Foram meus vizinhos temporários. De vez em quando, olhava da minha varanda e lá estavam eles todos sentados, muitos ao Sol, cheios de fé e de calor. Eram uma paisagem humana interessante, uma curiosidade, num bairro de Lisboa que não tem grande animação de rua. O que fizeram, durante tantas horas, não sei dizer.

 

Aliás, eu nada sei sobre esta seita, para além do que é público. Mas nota-se que têm dinheiro, embora não creio que tenham poder. 
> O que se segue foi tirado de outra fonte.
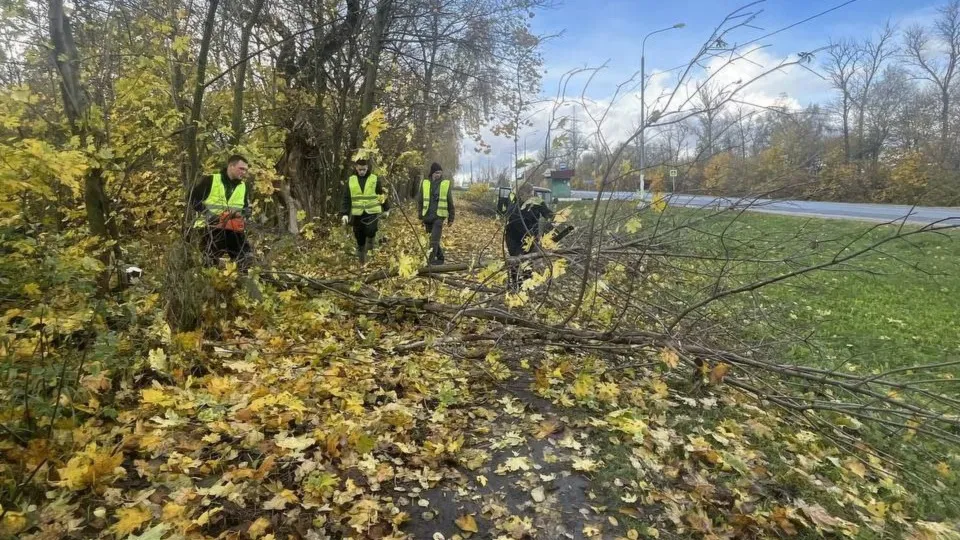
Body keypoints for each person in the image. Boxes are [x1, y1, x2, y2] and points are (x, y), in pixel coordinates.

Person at [190, 154, 253, 272]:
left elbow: (245, 208)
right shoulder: (211, 180)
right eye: (241, 169)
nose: (244, 172)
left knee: (244, 254)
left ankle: (243, 276)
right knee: (209, 259)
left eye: (245, 170)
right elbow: (192, 199)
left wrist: (244, 215)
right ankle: (209, 273)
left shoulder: (243, 187)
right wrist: (209, 214)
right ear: (231, 166)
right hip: (209, 227)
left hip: (233, 229)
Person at [504, 182, 554, 290]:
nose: (531, 197)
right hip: (514, 237)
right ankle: (515, 285)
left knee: (529, 261)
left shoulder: (537, 202)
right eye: (528, 195)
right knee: (516, 261)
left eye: (532, 194)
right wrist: (531, 235)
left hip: (531, 237)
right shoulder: (514, 206)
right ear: (521, 195)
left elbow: (548, 213)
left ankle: (527, 285)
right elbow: (516, 224)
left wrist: (553, 219)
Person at [340, 158, 389, 264]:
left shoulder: (374, 179)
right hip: (357, 213)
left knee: (371, 231)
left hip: (372, 212)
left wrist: (386, 209)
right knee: (359, 236)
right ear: (356, 168)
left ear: (367, 168)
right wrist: (344, 214)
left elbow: (381, 194)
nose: (362, 171)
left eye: (364, 169)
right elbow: (346, 198)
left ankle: (369, 258)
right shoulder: (351, 180)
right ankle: (361, 261)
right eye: (360, 169)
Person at [418, 162, 455, 265]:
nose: (439, 175)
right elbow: (420, 201)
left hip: (439, 217)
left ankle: (429, 262)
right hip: (427, 216)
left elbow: (450, 202)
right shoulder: (425, 183)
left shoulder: (445, 184)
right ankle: (440, 258)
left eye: (440, 173)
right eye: (437, 172)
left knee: (434, 240)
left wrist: (451, 218)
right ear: (432, 173)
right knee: (431, 239)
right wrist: (420, 216)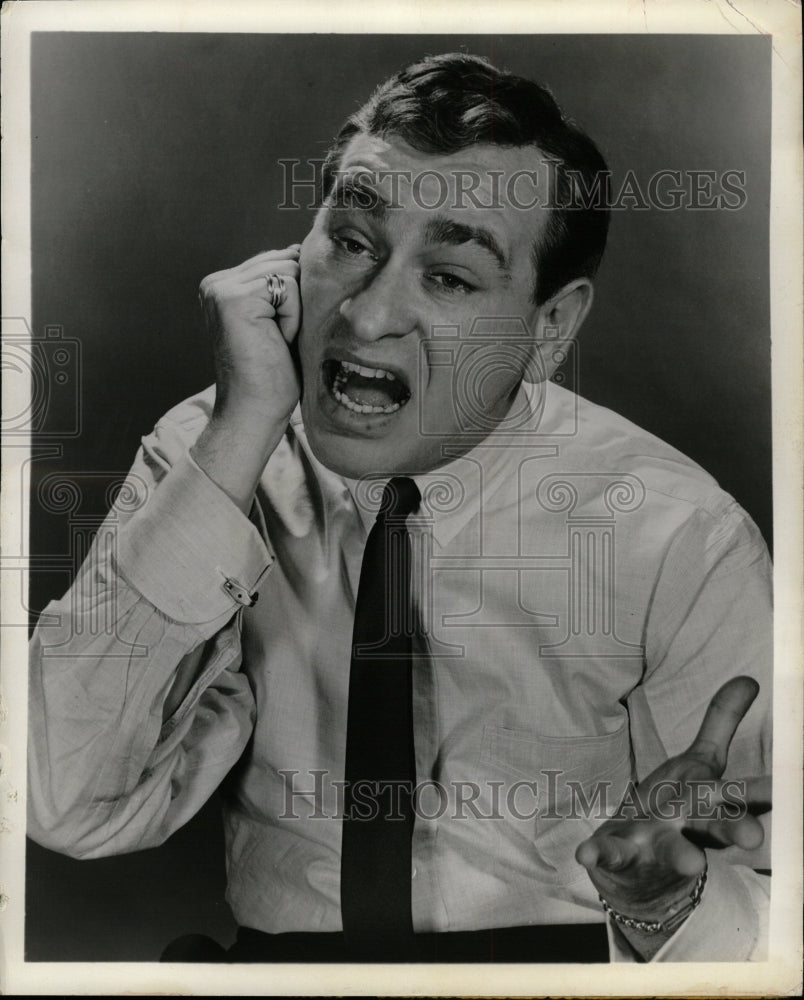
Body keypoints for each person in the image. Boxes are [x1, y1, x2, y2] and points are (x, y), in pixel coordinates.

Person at [27, 53, 772, 964]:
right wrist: (237, 437)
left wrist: (668, 903)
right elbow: (56, 801)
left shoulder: (678, 529)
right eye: (349, 239)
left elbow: (775, 922)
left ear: (550, 328)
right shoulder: (213, 452)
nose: (368, 316)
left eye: (450, 277)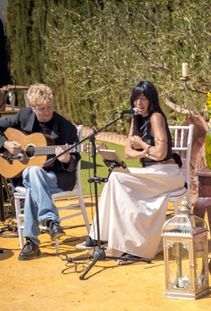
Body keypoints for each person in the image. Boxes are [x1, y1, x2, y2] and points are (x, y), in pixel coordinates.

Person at [79, 80, 184, 261]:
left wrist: (142, 146)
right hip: (152, 173)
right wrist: (143, 151)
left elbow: (161, 153)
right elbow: (128, 152)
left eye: (143, 99)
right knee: (115, 176)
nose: (139, 103)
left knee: (118, 179)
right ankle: (99, 236)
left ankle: (129, 244)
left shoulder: (156, 117)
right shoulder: (136, 120)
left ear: (151, 100)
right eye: (136, 99)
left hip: (167, 173)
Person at [0, 83, 80, 260]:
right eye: (42, 109)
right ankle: (50, 222)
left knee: (33, 173)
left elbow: (75, 162)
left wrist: (67, 159)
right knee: (34, 173)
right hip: (27, 177)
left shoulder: (66, 128)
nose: (47, 112)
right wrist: (5, 143)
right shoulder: (23, 116)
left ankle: (33, 241)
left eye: (50, 107)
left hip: (57, 178)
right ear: (32, 108)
Violências contra as mulheres

 

As mulheres e as raparigas, nesta parte do mundo onde me encontro, são vítimas de violências quotidianas. Apesar da legislação o não permitir, os maus tratos, as violações, a negação dos direitos mais elementares, os casamentos em idade precoce, incluindo os que resultam do uso da força e são feitos contra a vontade das raparigas, a poligamia e a miséria, tudo isto acontece por todo o lado, à vista de todos.

 

Para agravar a situação, a mortalidade durante a gravidez e o parto faz presença na história diária de muitas famílias. Os números são impressionantes.

 

Hoje lançámos no Chade uma campanha para combater estas duas tragédias. Todos prometeram contribuir para o sucesso da campanha. Mas a cabeça das pessoas é complicada, demora tempo a mudar. Por outro lado, as instituições de saúde pública e os serviços sanitários funcionam mal, sem recursos e com muita fuga de meios para fins ilícitos.

 

Enquanto estava na cerimónia lembrei-me que em Angola e em S.Tomé, por influência do país grande, os homens do poder e os ricos andam agora à procura das "catorzinhas". Ou seja, de parceiras muito tenras, que o homem do poder é um lobo mau.

 

Catorze anos!

 

Quando se pensa que se avança, saem uns asneirentos a fazer das suas. Mas enfim. Vamos acreditar nas duas campanhas que hoje começam a ser levadas à prática.